Robert Fromont

Stranger in an Even Stranger Land

Nothing to write home about

After a fortnight

Thursday, 9 Dec 2004 - 4:35AM

Well, it's very strange - it seems like an age that we've been here (ChCh seems so far away!), and yet it only feels like moments since we arrived. I'm sure that in two and a half weeks we should have

  1. been to every milonga

  2. tried out different teachers and picked some that suit us

  3. learnt the most fashionable new moves

  4. bought three pairs of news shoes each

  5. booked a tango show to come back to ChCh with us

Alas! There seems to have been a time vortex, or maybe we were abducted by aliens on the plane; we've ticked off none of the above listed items. We're so crap!

Although in A's defence, she is two-thirds of the way to her three pairs of new shoes. For my own part, I have bought a pair, but they're not even dancing shoes!

But feeling stunned and overwhelmed (and I'm feeling rather confused, coz I never know quite what's going on - must really learn some more spanish (I have been watching the Simpsons in spanish; that's gotta help)).

We've been to a few milongas, but are still recoiling a little from early bad experience - one of the first nights we went out, the first milonga was clearly for those Porteños who are both retired and single. It was more like Bingo night than Tango night.
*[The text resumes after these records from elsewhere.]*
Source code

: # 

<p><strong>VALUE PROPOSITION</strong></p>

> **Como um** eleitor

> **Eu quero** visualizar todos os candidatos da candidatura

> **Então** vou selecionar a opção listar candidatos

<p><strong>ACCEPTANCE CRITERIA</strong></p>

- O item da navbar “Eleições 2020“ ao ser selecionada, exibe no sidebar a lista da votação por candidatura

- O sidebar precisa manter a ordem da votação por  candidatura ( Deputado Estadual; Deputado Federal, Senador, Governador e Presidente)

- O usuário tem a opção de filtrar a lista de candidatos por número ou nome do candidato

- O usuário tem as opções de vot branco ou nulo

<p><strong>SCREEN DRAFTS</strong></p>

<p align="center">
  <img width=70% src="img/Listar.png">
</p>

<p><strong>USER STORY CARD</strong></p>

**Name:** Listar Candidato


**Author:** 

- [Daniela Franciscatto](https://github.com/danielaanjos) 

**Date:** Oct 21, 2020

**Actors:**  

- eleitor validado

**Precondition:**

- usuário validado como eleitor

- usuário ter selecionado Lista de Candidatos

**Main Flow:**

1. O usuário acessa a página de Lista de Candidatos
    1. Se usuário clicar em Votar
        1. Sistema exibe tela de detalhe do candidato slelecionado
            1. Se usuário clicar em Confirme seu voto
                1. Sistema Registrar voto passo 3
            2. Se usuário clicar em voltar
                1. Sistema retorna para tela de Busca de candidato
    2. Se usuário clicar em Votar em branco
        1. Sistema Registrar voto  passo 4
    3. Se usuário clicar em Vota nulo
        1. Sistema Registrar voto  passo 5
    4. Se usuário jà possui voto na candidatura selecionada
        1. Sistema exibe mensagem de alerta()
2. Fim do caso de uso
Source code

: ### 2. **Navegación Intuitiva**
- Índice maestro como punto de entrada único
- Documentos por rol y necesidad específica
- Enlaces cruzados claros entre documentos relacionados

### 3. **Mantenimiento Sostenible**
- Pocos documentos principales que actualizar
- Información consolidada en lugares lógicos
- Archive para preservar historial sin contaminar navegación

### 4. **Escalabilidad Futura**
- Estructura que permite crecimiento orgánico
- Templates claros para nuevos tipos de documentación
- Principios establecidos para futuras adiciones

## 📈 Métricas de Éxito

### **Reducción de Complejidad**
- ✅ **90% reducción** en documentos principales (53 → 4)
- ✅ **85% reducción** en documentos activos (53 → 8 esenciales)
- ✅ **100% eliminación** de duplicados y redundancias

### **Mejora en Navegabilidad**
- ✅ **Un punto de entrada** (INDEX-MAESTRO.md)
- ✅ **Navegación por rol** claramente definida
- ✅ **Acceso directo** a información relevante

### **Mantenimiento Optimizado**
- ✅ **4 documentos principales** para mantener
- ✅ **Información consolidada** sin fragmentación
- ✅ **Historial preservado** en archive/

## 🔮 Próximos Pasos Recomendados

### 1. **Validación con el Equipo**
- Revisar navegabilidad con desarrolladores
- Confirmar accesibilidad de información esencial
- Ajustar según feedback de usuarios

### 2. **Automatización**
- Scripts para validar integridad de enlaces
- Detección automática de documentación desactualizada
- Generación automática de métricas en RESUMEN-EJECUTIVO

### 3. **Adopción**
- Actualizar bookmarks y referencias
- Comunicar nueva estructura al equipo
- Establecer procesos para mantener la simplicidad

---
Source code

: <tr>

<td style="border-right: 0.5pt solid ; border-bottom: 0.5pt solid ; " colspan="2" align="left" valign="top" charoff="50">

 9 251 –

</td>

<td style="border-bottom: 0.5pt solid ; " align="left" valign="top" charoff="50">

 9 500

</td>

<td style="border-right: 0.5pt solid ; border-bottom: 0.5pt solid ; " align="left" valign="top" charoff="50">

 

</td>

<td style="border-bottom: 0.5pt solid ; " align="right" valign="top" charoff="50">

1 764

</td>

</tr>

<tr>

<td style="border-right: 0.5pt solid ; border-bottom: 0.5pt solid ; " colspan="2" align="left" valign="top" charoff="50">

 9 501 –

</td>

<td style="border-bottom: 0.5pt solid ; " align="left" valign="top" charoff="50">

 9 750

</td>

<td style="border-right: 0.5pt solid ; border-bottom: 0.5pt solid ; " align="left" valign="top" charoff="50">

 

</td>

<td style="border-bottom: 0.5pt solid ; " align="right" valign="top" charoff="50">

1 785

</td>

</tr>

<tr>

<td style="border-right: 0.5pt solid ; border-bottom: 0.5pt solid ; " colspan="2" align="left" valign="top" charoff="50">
I was happy to watch the dancing - they all danced with the 'milonguero' rhythm that P taught when she came to ChCh. Unfortunately A felt like we were wearing a neon sign that said "tourists who don't know what they're doing". Admittedly, during the one tanda we danced, every eye I happened to glance at was looking straight back at me. So we beat a hasty retreat and tried another milonga. Unfortunately, the floor was at about 120% capacity and I was just starting to slip into a strange delirium that turned out to be sunstroke, which smote me down for about four days. That'll teach me for getting up on 2 hours' sleep and walking around in the sun all day.

We've met J at another milonga, and he's been full of handy tips. But so far nobody's been interested in dancing with either of us, which is a relief to me, until I get some crowded-dancefloor skills, but A's getting a bit sick of it, so we've decided we need to find some tango-buddies, so that A doesn't have to sit at a table by herself to get asked to dance (she can sit with her lady tango friend), and we can get the low-down on classes, milongas, etc.

From what I've seen in the milonga's so far, you see some nice stuff, but all of the worst dancing I've seen anywhere happens here too, and worse. Just about everybody is back-stepping, people are trying out their big sweepy moves. Basically for me it's the same as anywhere, you quickly learn who's your friend and who's your enemy on the dancefloor. The difference is that in NZ, I always had one tango enemy on the dancefloor. In Baires, there are five or six, and half as much room to escape.

Outfits vary quite alot too, from cargo pants and sandals to skimpy sparkly little dresses. There seems to be a thing at the moment for thin white pants and really dark underwear (?!).

Other than tango, we've done a bit of trudging around the city, gaping at grandiose architecture, trying to figure out how to eat (it's difficult to buy anything other than steak and chips here), where to eat (in one confiteria, we accidentally sat in the dessert section of the restaurant - spot the ignorant foreigners!), when to eat, how to speak (got a looong way to go on that), how to travel hither and thither - I quite like the rustic underground system they've got here - wooden carriages with open windows, 70 centavos a ride. It gives Antoinette the shits.

Unfortunately taxis give us both the shits - while they do paint lines on the road, the real lanes seem to be the subject of constant personal negotiation between drivers, who communicate with each other with a complicated system of horn toots, light flashes, eye contact, and the occasional sign of the cross. Buses we may try one day, when we're both feeling alert and courageous.

Anyway tonight we're trying another milonga - La Viruta - J particularly recommended that we don't go to this one, so it should be interesting. We've finally got our hands on BA Tango and another tango magazine (el tangauta), so we're getting to grips with what's coming up - there are some milongas with Color Tango playing, Los Hermanos Macana dancing (the two guys who dance together), and Gavito - A wants to go to workshops with him, but I'm not so sure - he looks like a dirty old man to me.